The exact temperature that's tolerable depends on the sauna, but can exceed 100 degrees C for dry saunas. Air has comparatively little heat capacity, so even at those temperatures, sweat can cool your body fairly efficiently (feels pretty toasty, though). If you add moisture to the air (steam sauna), that temperature becomes unbearable quickly, so those are at lower temperature.
It becomes unbearable not because of heat capacity but because of inability of the body to expel heat.
When outside temperature is equal or higher than body temperature the only way to expel heat is through sweating. For this the air must by dry enough (wet bulb temperature less than body temperature). https://en.wikipedia.org/wiki/Wet-bulb_temperature
If body can't expel enough heat it results in eventual death.
No Celsius. Admittedly 140 C is very hot (but not unheard of) for a sauna and you should probably not be in for more than 2-3 minutes max at a time. 90-110 C however is pretty standard and really nice. I can highly recommend giving it a try.
Pulling a spec sheet for a typical Dell 1U server, it has an operating range of 5°C to 40°C, and a non-operating (in storage) range of -40°C to 65°C. I imagine it would survive much higher temps, but it doesn't seem recommended. I would be wary of how reliable anything in that room might be later.
Perhaps not the PCB itself, but there's typically lots of thin wire around with thin insulation.
A lot of DCs after 2000 went from cold to warm based on the failure rates not changing.
If you get a chance to tour HE Fremont (the old Apple factory), it's not cold.
Factoid: most startups in SV started with a rack in a closet, that one day lost air circulation or cooling and went to the boiling point. I recommend people monitor the temp and cut 2 inches off the bottom and top of their closet door to allow passive cooling while you drive back to the office.
The environmental conditions within the affected Availability Zone have now returned to normal levels. We will provide further details on the root cause in a subsequent posts, but *can confirm that there was no fire* within the facility.
The other day Zoom posted a status update that listed the time in both CEST, and PST... How did they get daylight saving time right for one and not the other? PST isn't a thing for another few months yet...

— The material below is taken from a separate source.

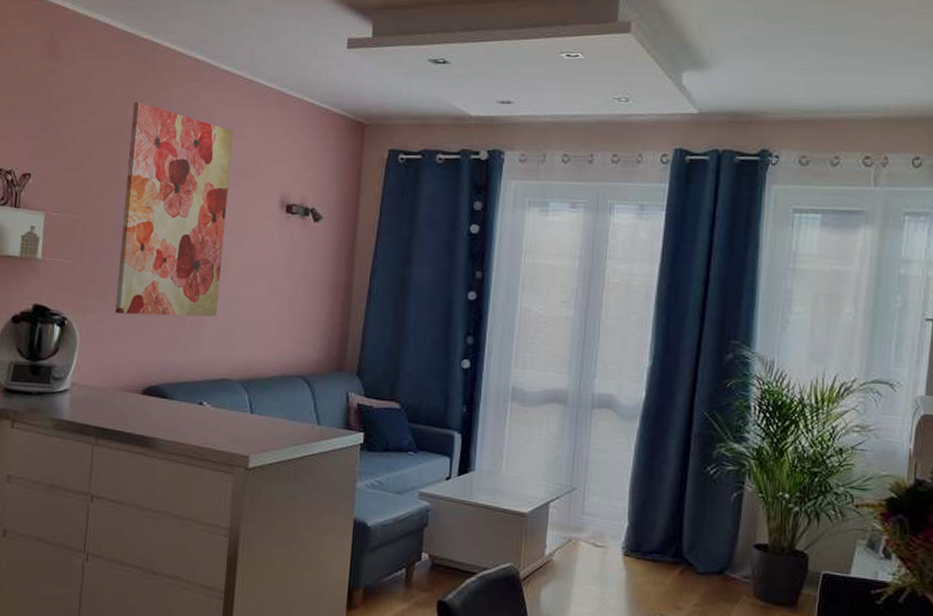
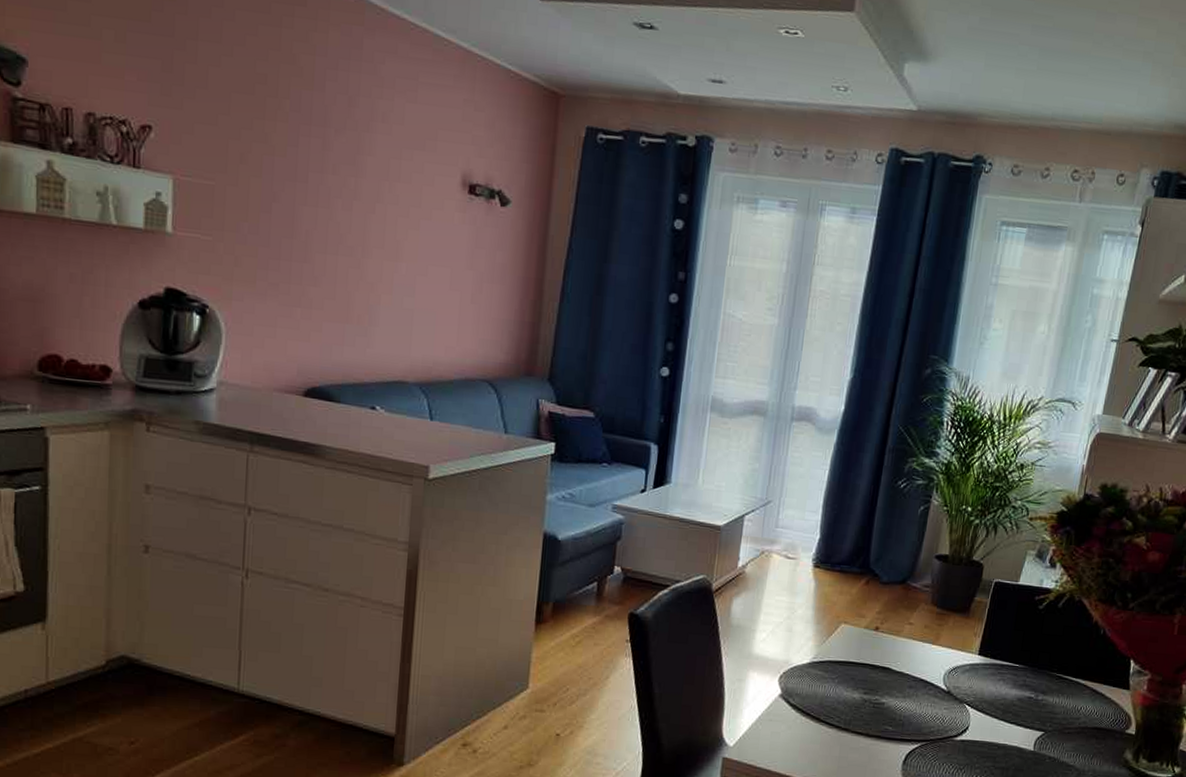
wall art: present [114,102,233,317] -> none [267,44,405,311]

Google is a bit ... more interesting case, at least known. Namely they fucked up early in history by using local timezone, and when it started biting them it proved cheaper and easier to use that as the one global timezone rather than make everything base on UTC. Since then I heard it referenced as Mountain View Time.
OTOH, they could add translation on website for it...
I know you're being sarcastic, but funny how "localization" affects our perceived reality, looking it up there are also China-centric maps, so most Chinese students probably think all world maps are like that.
AFAIK most maps I've seen have the longitude 180 degrees West at the left edge, and 180 degrees East on the right.